More than 80 years after she left school to help her mother raise her siblings, a Michigan woman has been awarded her high school diploma.
That’s the sort of feel-good story everybody loves. When 98-year-old Ruth Frezza finally received her diploma, after all, it was in a symbolic ceremony in a nursing home.
And what happened to Ruth in 1936 — the loss of opportunity to earn a diploma after life circumstances pushed her out of high school — is still happening to millions of children each year. In most places in the United States, individuals over the age of 20 cannot return to school to finish their high school diploma — no matter why they left.

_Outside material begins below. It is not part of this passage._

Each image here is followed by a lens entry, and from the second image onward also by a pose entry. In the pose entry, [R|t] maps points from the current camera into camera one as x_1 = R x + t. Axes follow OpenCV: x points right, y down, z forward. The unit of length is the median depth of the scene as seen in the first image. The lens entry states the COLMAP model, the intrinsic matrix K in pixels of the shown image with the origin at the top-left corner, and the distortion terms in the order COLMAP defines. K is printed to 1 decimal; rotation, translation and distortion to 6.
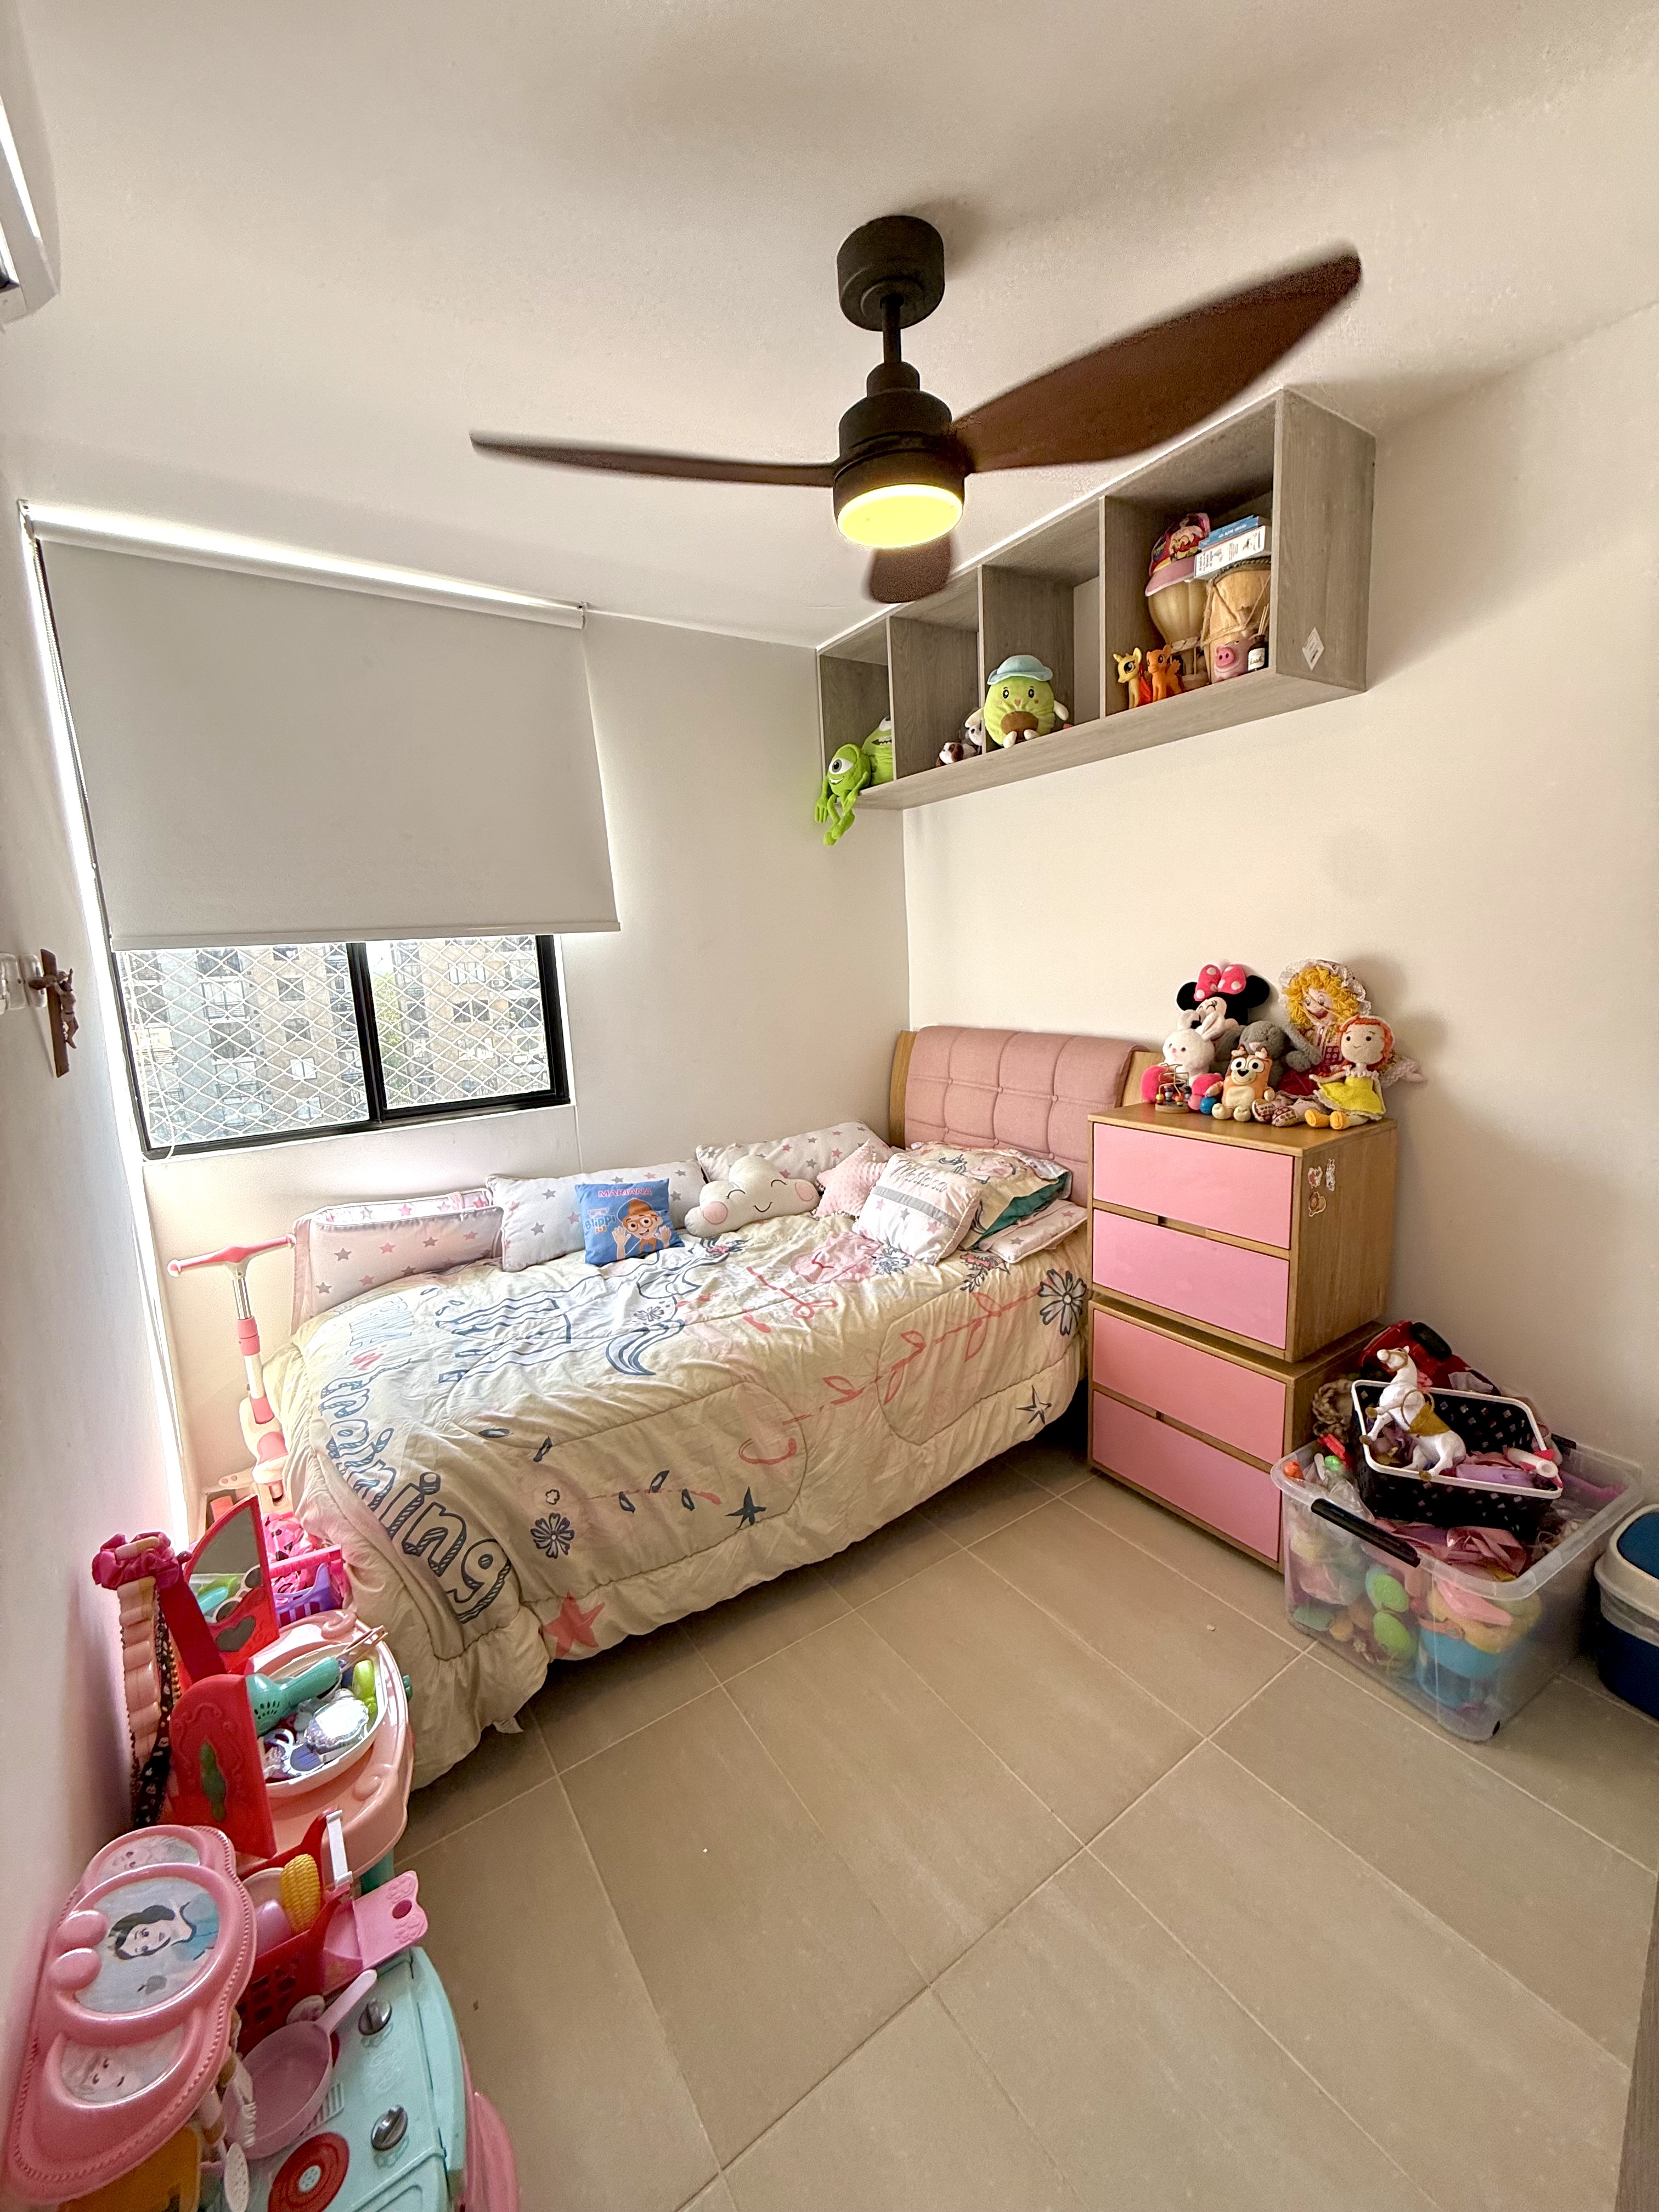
lens RADIAL K [[878.1, 0, 828.8], [0, 878.1, 1103.4], [0, 0, 1]] dist [-0.002824, 0.000255]
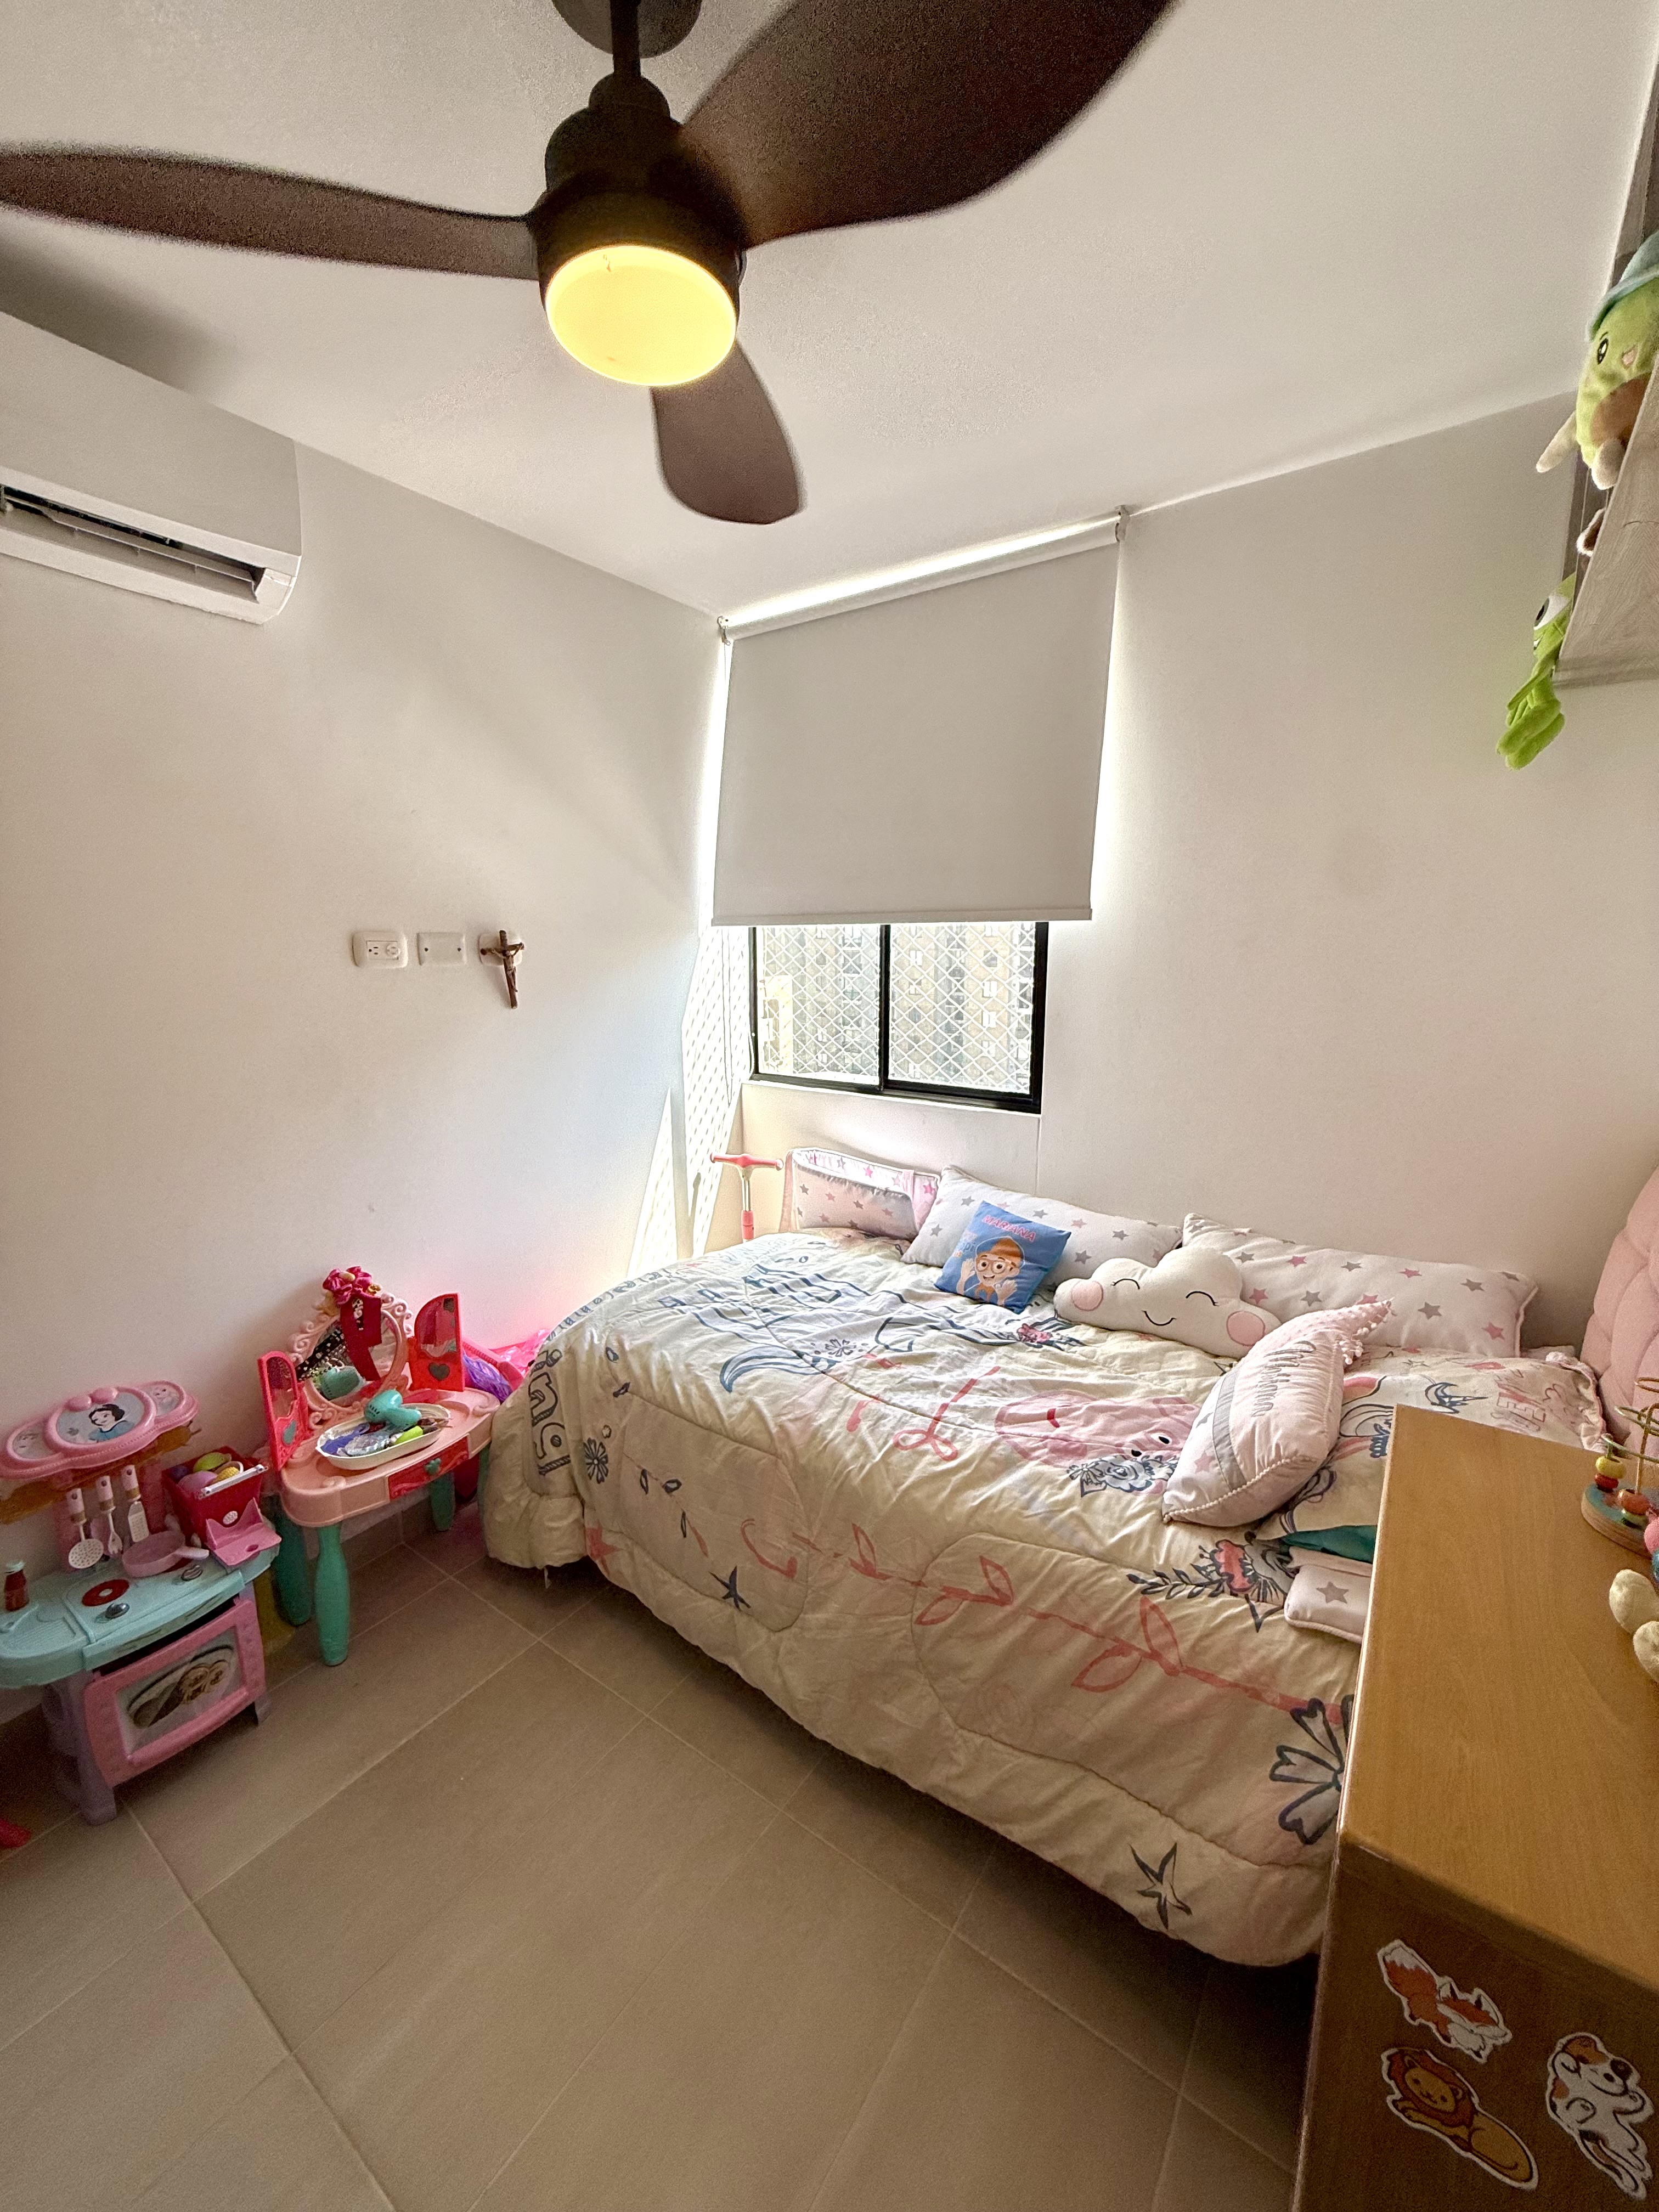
lens RADIAL K [[878.1, 0, 823.9], [0, 878.1, 1102.0], [0, 0, 1]] dist [-0.002824, 0.000255]
pose [[0.356629, 0.211711, -0.909942, 0.520001], [-0.179540, 0.971361, 0.155635, -0.134022], [0.916832, 0.107867, 0.384426, 0.562756]]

That’s despite the fact that, now far more than ever before, a high school diploma is absolutely vital for anyone who reasonably hopes to earn a living wage. That wasn’t the case in 1936.
There are some places where leaders are figuring out how important it is to give a second chance at a diploma for both individuals and their communities. In Ohio and Michigan, for instance, state leaders have launched programs that allow adults to earn their high school diplomas, free of tuition, no matter when or why they left high school. The hundreds upon hundreds of resulting graduations aren’t simply feel-good stories — they are stories of people who had little hope of betting their lives who have been given a path to a better future: a future that changes outcomes for individuals, families, and the communities in which they live.
But programs like these are still few and far between. It’s time to make sure that everyone has an opportunity to earn a high school diploma today and get started on their better tomorrow.